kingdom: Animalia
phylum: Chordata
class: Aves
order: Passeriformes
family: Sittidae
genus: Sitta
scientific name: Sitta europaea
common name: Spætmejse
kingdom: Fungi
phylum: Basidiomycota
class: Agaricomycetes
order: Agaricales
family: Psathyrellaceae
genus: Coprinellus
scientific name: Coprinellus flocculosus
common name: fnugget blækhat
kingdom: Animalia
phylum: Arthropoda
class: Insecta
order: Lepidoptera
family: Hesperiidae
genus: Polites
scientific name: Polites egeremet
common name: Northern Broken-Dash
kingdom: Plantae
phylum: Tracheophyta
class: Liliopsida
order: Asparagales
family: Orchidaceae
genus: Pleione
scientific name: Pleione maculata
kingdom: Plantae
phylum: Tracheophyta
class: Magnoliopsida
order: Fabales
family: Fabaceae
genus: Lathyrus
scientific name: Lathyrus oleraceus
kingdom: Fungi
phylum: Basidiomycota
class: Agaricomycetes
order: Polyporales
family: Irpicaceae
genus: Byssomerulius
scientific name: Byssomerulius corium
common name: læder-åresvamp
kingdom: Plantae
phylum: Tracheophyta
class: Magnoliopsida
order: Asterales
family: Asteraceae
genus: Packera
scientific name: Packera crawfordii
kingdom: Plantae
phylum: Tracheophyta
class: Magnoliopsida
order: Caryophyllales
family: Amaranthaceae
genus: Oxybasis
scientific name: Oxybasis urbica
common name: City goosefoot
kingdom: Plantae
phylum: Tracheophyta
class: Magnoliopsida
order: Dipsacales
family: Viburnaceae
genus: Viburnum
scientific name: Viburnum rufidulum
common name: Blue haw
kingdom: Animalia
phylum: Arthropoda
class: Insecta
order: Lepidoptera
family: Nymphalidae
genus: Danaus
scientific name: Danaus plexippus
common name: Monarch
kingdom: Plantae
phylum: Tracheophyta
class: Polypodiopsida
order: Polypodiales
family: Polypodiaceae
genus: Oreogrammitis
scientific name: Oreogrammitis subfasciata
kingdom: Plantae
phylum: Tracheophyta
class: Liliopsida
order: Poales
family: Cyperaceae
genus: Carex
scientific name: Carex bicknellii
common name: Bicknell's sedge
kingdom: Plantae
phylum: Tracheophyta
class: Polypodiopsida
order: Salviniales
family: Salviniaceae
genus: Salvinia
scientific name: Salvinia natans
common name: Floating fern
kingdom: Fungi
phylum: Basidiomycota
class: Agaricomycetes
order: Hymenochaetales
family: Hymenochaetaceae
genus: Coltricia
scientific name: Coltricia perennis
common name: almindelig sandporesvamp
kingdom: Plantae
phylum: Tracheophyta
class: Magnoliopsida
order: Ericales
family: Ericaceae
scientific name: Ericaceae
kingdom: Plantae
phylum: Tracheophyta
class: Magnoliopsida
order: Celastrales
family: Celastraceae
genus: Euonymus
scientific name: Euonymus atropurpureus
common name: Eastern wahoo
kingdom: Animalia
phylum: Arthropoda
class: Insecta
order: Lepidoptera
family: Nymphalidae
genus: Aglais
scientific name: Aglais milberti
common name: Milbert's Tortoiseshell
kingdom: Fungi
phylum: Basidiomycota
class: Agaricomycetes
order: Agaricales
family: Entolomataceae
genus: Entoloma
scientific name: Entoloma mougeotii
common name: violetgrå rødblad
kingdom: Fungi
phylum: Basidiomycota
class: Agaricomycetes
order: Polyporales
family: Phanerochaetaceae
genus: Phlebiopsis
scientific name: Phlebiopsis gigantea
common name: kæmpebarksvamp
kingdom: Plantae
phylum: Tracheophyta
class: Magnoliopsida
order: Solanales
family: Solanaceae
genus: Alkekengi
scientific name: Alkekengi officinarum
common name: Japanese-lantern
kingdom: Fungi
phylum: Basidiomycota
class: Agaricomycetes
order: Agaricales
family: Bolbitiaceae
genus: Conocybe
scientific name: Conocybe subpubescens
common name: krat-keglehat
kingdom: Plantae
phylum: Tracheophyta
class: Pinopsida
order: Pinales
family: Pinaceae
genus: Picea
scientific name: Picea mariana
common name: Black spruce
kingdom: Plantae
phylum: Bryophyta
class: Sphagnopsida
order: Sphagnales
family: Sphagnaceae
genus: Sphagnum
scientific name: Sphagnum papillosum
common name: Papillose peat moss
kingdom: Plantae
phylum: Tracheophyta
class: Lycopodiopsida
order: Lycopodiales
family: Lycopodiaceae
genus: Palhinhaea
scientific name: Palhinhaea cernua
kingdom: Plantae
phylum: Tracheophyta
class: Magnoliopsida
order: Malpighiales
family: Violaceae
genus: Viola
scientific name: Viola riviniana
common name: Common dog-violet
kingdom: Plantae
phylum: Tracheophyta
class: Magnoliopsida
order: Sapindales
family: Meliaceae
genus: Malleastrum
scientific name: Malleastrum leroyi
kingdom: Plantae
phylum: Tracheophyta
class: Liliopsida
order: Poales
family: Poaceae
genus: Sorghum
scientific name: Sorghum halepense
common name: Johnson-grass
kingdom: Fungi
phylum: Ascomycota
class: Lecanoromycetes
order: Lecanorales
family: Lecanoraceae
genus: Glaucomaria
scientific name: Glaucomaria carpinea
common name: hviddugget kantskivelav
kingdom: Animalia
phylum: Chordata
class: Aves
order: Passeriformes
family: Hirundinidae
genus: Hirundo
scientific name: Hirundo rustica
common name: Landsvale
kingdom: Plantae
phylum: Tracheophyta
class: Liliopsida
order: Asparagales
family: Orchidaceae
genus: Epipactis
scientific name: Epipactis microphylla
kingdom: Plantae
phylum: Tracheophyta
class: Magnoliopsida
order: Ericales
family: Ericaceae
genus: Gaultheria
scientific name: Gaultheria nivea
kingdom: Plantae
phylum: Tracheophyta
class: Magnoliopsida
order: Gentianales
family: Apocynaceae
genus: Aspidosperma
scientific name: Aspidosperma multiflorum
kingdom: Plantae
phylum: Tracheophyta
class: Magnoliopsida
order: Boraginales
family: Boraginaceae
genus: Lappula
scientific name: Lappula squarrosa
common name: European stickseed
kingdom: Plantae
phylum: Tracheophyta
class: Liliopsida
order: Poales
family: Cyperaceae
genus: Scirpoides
|---|
Copy the items above word for word, starting at their first line and ending with the line that contains "scientific name: Byssomerulius corium", with both of those lines included.

:: Full output ::
kingdom: Animalia
phylum: Chordata
class: Aves
order: Passeriformes
family: Sittidae
genus: Sitta
scientific name: Sitta europaea
common name: Spætmejse
kingdom: Fungi
phylum: Basidiomycota
class: Agaricomycetes
order: Agaricales
family: Psathyrellaceae
genus: Coprinellus
scientific name: Coprinellus flocculosus
common name: fnugget blækhat
kingdom: Animalia
phylum: Arthropoda
class: Insecta
order: Lepidoptera
family: Hesperiidae
genus: Polites
scientific name: Polites egeremet
common name: Northern Broken-Dash
kingdom: Plantae
phylum: Tracheophyta
class: Liliopsida
order: Asparagales
family: Orchidaceae
genus: Pleione
scientific name: Pleione maculata
kingdom: Plantae
phylum: Tracheophyta
class: Magnoliopsida
order: Fabales
family: Fabaceae
genus: Lathyrus
scientific name: Lathyrus oleraceus
kingdom: Fungi
phylum: Basidiomycota
class: Agaricomycetes
order: Polyporales
family: Irpicaceae
genus: Byssomerulius
scientific name: Byssomerulius corium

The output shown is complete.